EXERCISE DIRECTIONS:
Would you restate each entry word for word, omitting the pictures?

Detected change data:
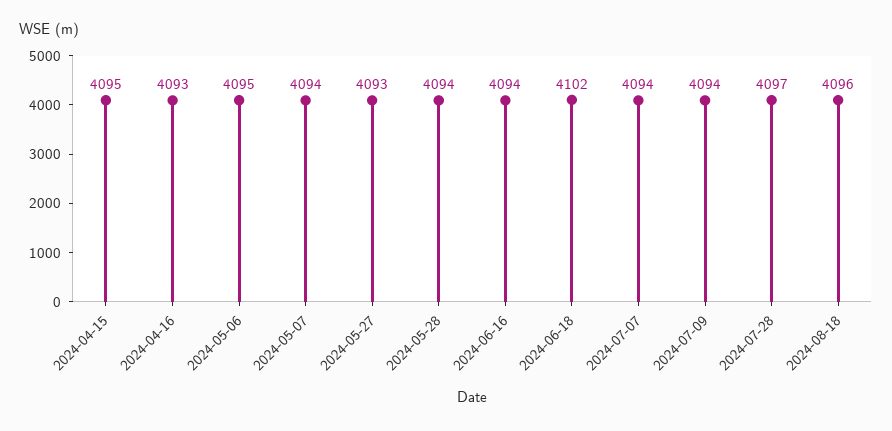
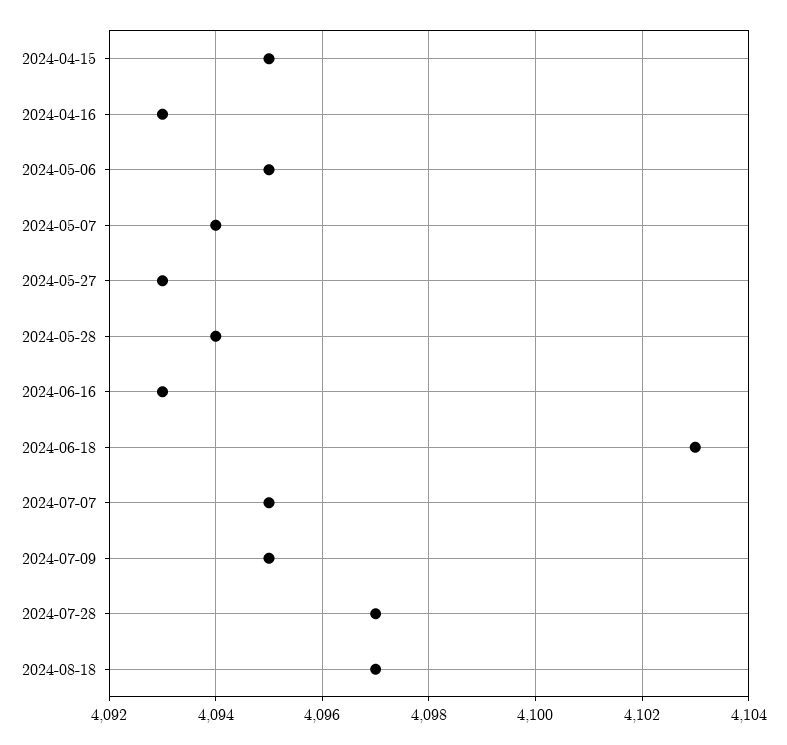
  {
    "2024-04-15": 4095,
    "2024-04-16": 4093,
    "2024-05-06": 4095,
    "2024-05-07": 4094,
    "2024-05-27": 4093,
    "2024-05-28": 4094,
-   "2024-06-16": 4094,
+   "2024-06-16": 4093,
-   "2024-06-18": 4102,
+   "2024-06-18": 4103,
-   "2024-07-07": 4094,
+   "2024-07-07": 4095,
-   "2024-07-09": 4094,
+   "2024-07-09": 4095,
    "2024-07-28": 4097,
-   "2024-08-18": 4096
+   "2024-08-18": 4097
  }

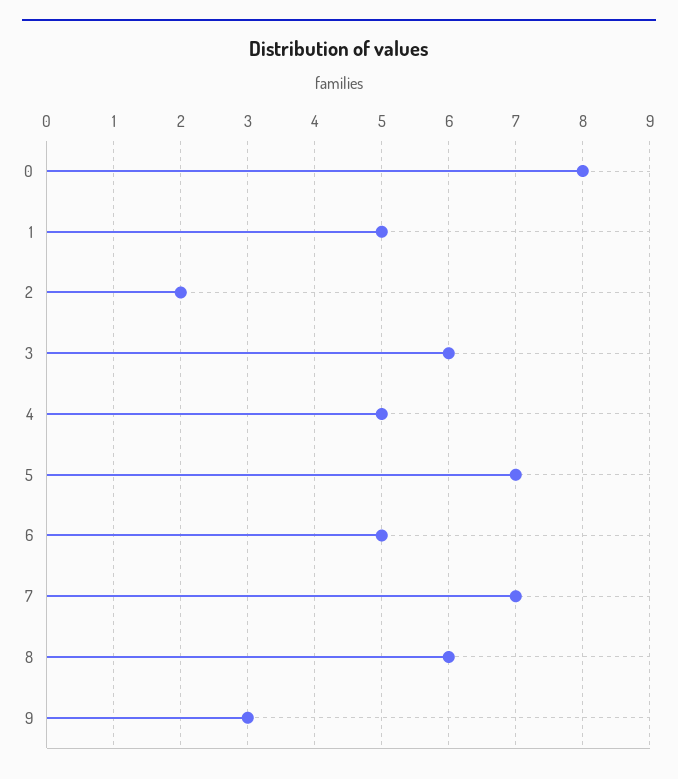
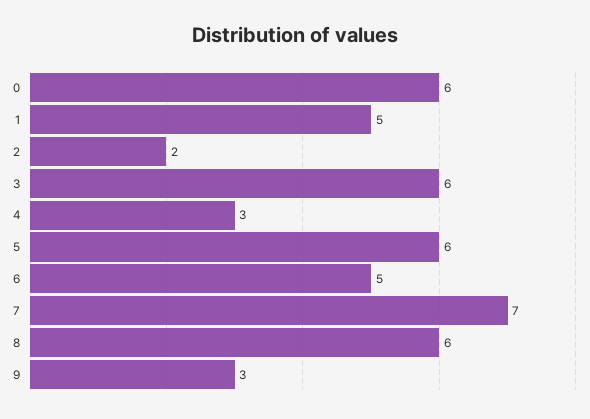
  {
-   "0": 8,
+   "0": 6,
    "1": 5,
    "2": 2,
    "3": 6,
-   "4": 5,
+   "4": 3,
-   "5": 7,
+   "5": 6,
    "6": 5,
    "7": 7,
    "8": 6,
    "9": 3
  }

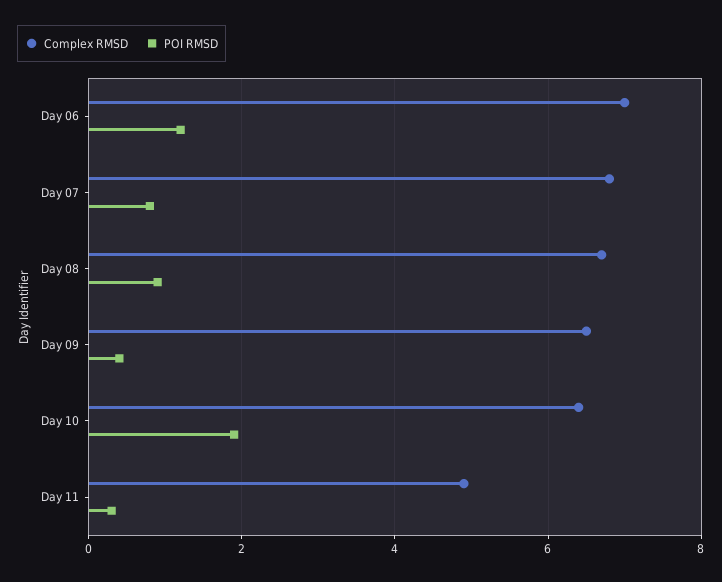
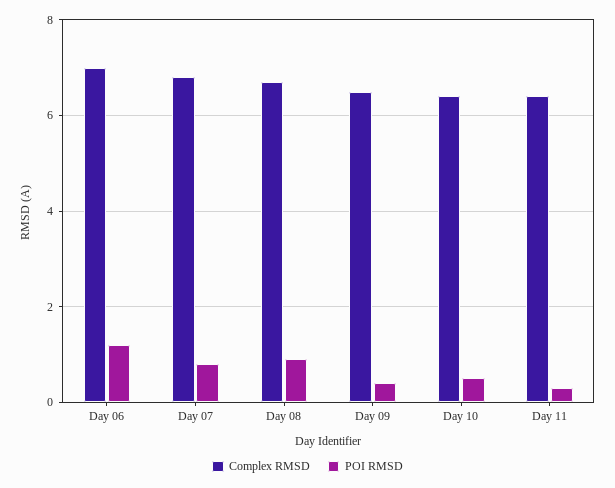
  {
    "Complex RMSD": {
      "Day 06": 7,
      "Day 07": 7,
      "Day 08": 6.5,
      "Day 09": 6.5,
      "Day 10": 6.5,
-     "Day 11": 5
+     "Day 11": 6.5
    },
    "POI RMSD": {
      "Day 06": 1,
      "Day 07": 1,
      "Day 08": 1,
      "Day 09": 0.5,
-     "Day 10": 2,
+     "Day 10": 0.5,
      "Day 11": 0.5
    }
  }

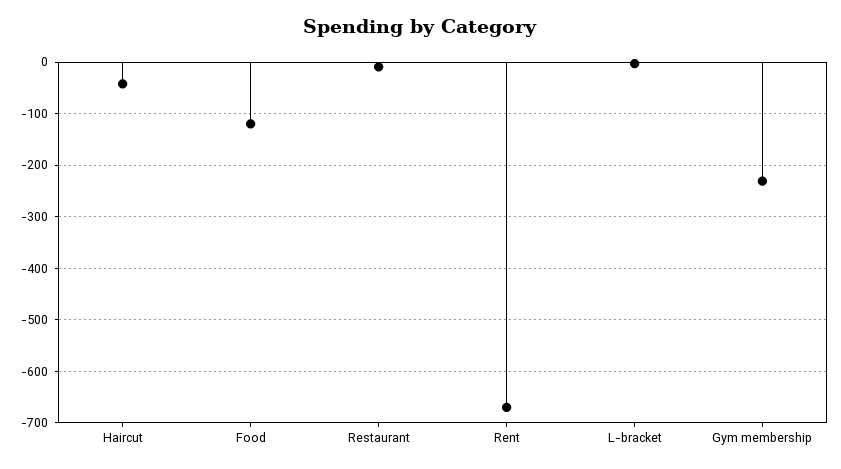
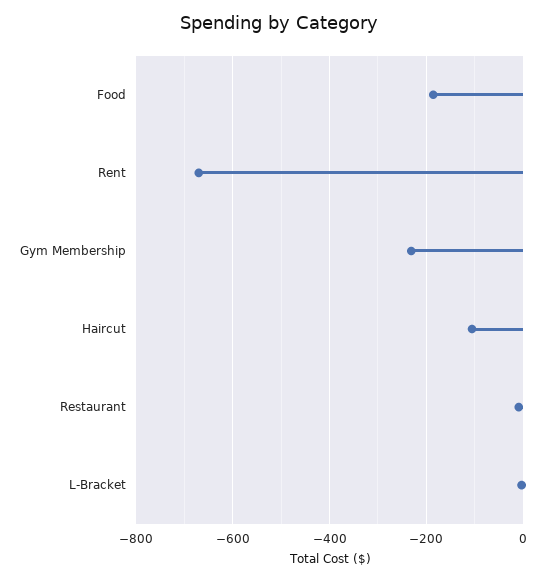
  {
-   "Haircut": -40,
+   "Haircut": -100,
-   "Food": -120,
+   "Food": -180,
    "Restaurant": 0,
    "Rent": -680,
    "L-bracket": 0,
    "Gym membership": -240
  }

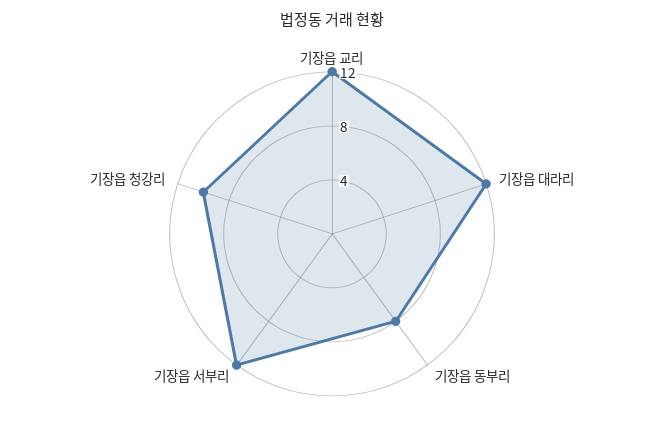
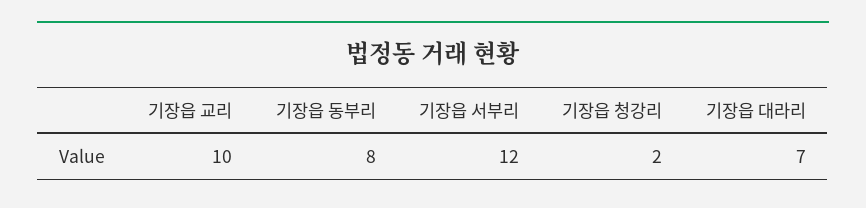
  {
-   "기장읍 교리": 12,
+   "기장읍 교리": 10,
-   "기장읍 대라리": 12,
+   "기장읍 대라리": 7,
    "기장읍 동부리": 8,
    "기장읍 서부리": 12,
-   "기장읍 청강리": 10
+   "기장읍 청강리": 2
  }

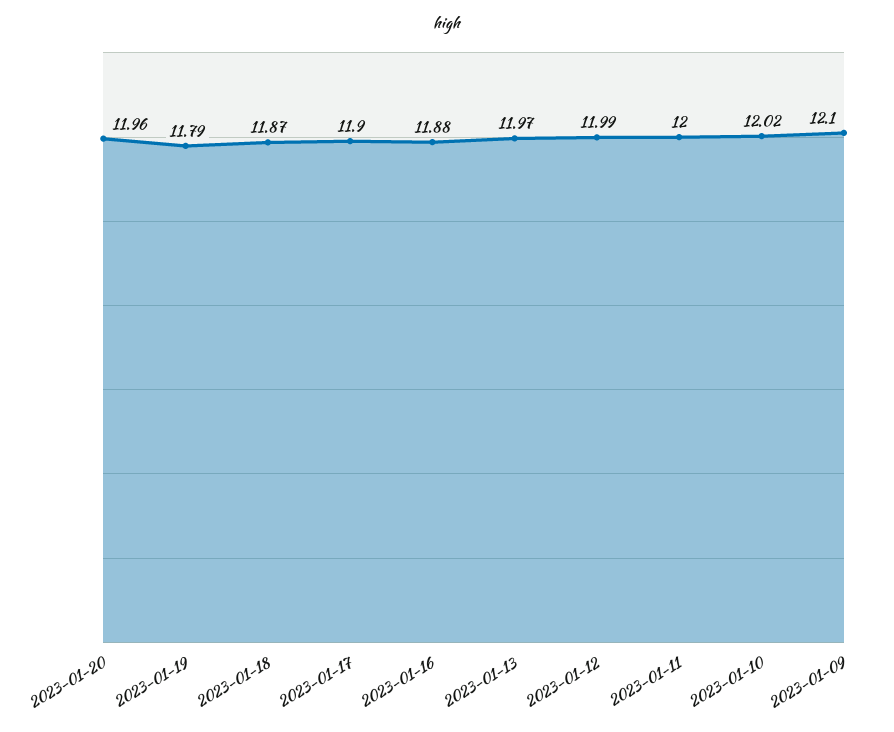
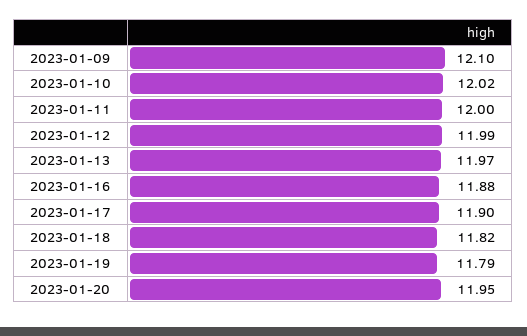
  {
-   "2023-01-20": 11.96,
+   "2023-01-20": 11.95,
    "2023-01-19": 11.79,
-   "2023-01-18": 11.87,
+   "2023-01-18": 11.82,
    "2023-01-17": 11.9,
    "2023-01-16": 11.88,
    "2023-01-13": 11.97,
    "2023-01-12": 11.99,
    "2023-01-11": 12,
    "2023-01-10": 12.02,
    "2023-01-09": 12.1
  }

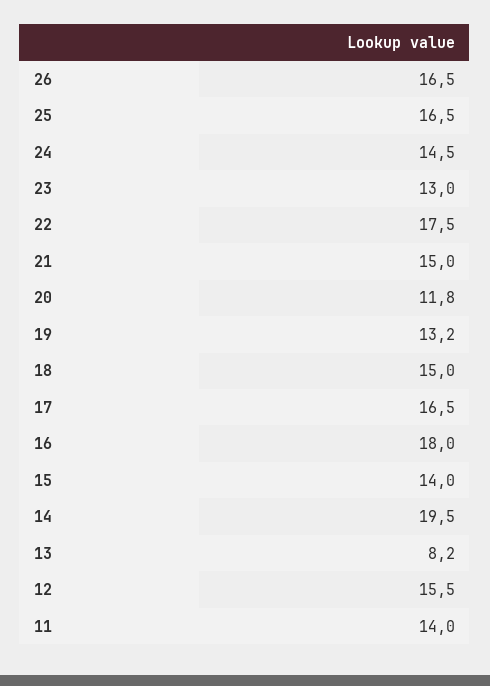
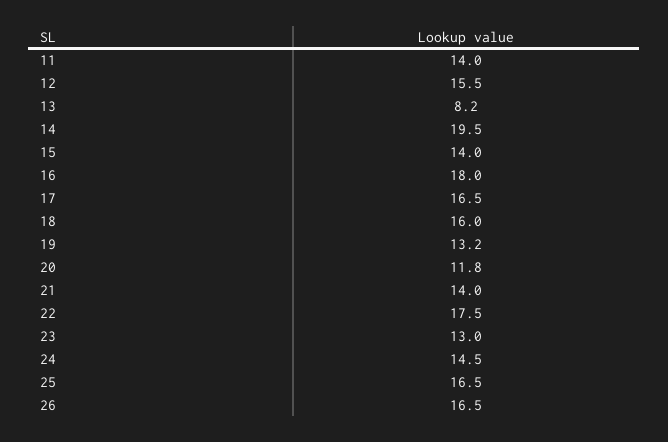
  {
    "26": 16.5,
    "25": 16.5,
    "24": 14.5,
    "23": 13,
    "22": 17.5,
-   "21": 15,
+   "21": 14,
    "20": 11.8,
    "19": 13.2,
-   "18": 15,
+   "18": 16,
    "17": 16.5,
    "16": 18,
    "15": 14,
    "14": 19.5,
    "13": 8.2,
    "12": 15.5,
    "11": 14
  }

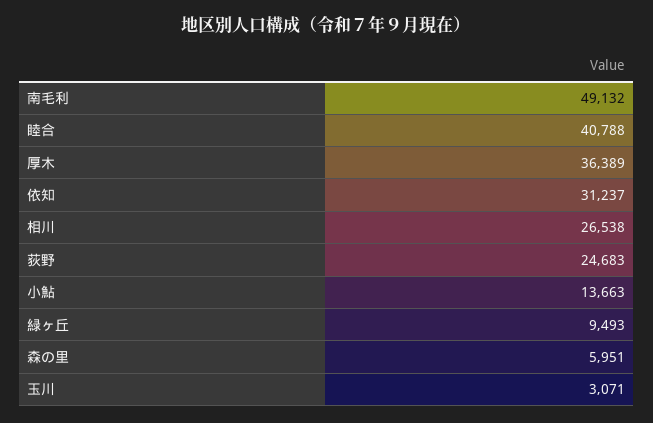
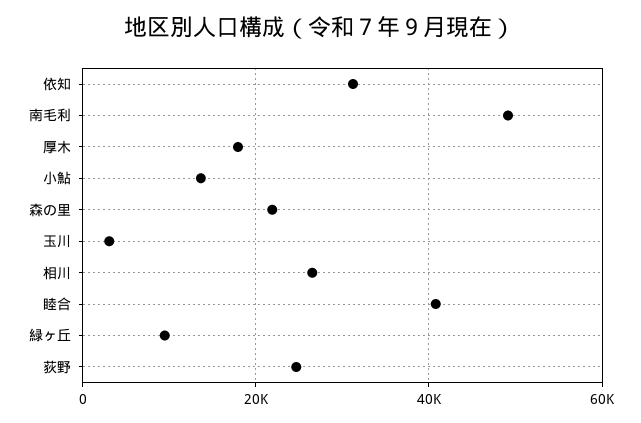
  {
    "南毛利": 49132,
    "睦合": 40788,
-   "厚木": 36389,
+   "厚木": 18000,
    "依知": 31237,
    "相川": 26538,
    "荻野": 24683,
    "小鮎": 13663,
    "緑ヶ丘": 9493,
-   "森の里": 5951,
+   "森の里": 22000,
    "玉川": 3071
  }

ANSWER TO THIS TASK:
  {
    "2024-04-15": 4095,
    "2024-04-16": 4093,
    "2024-05-06": 4095,
    "2024-05-07": 4094,
    "2024-05-27": 4093,
    "2024-05-28": 4094,
-   "2024-06-16": 4094,
+   "2024-06-16": 4093,
-   "2024-06-18": 4102,
+   "2024-06-18": 4103,
-   "2024-07-07": 4094,
+   "2024-07-07": 4095,
-   "2024-07-09": 4094,
+   "2024-07-09": 4095,
    "2024-07-28": 4097,
-   "2024-08-18": 4096
+   "2024-08-18": 4097
  }

  {
-   "0": 8,
+   "0": 6,
    "1": 5,
    "2": 2,
    "3": 6,
-   "4": 5,
+   "4": 3,
-   "5": 7,
+   "5": 6,
    "6": 5,
    "7": 7,
    "8": 6,
    "9": 3
  }

  {
    "Complex RMSD": {
      "Day 06": 7,
      "Day 07": 7,
      "Day 08": 6.5,
      "Day 09": 6.5,
      "Day 10": 6.5,
-     "Day 11": 5
+     "Day 11": 6.5
    },
    "POI RMSD": {
      "Day 06": 1,
      "Day 07": 1,
      "Day 08": 1,
      "Day 09": 0.5,
-     "Day 10": 2,
+     "Day 10": 0.5,
      "Day 11": 0.5
    }
  }

  {
-   "Haircut": -40,
+   "Haircut": -100,
-   "Food": -120,
+   "Food": -180,
    "Restaurant": 0,
    "Rent": -680,
    "L-bracket": 0,
    "Gym membership": -240
  }

  {
-   "기장읍 교리": 12,
+   "기장읍 교리": 10,
-   "기장읍 대라리": 12,
+   "기장읍 대라리": 7,
    "기장읍 동부리": 8,
    "기장읍 서부리": 12,
-   "기장읍 청강리": 10
+   "기장읍 청강리": 2
  }

  {
-   "2023-01-20": 11.96,
+   "2023-01-20": 11.95,
    "2023-01-19": 11.79,
-   "2023-01-18": 11.87,
+   "2023-01-18": 11.82,
    "2023-01-17": 11.9,
    "2023-01-16": 11.88,
    "2023-01-13": 11.97,
    "2023-01-12": 11.99,
    "2023-01-11": 12,
    "2023-01-10": 12.02,
    "2023-01-09": 12.1
  }

  {
    "26": 16.5,
    "25": 16.5,
    "24": 14.5,
    "23": 13,
    "22": 17.5,
-   "21": 15,
+   "21": 14,
    "20": 11.8,
    "19": 13.2,
-   "18": 15,
+   "18": 16,
    "17": 16.5,
    "16": 18,
    "15": 14,
    "14": 19.5,
    "13": 8.2,
    "12": 15.5,
    "11": 14
  }

  {
    "南毛利": 49132,
    "睦合": 40788,
-   "厚木": 36389,
+   "厚木": 18000,
    "依知": 31237,
    "相川": 26538,
    "荻野": 24683,
    "小鮎": 13663,
    "緑ヶ丘": 9493,
-   "森の里": 5951,
+   "森の里": 22000,
    "玉川": 3071
  }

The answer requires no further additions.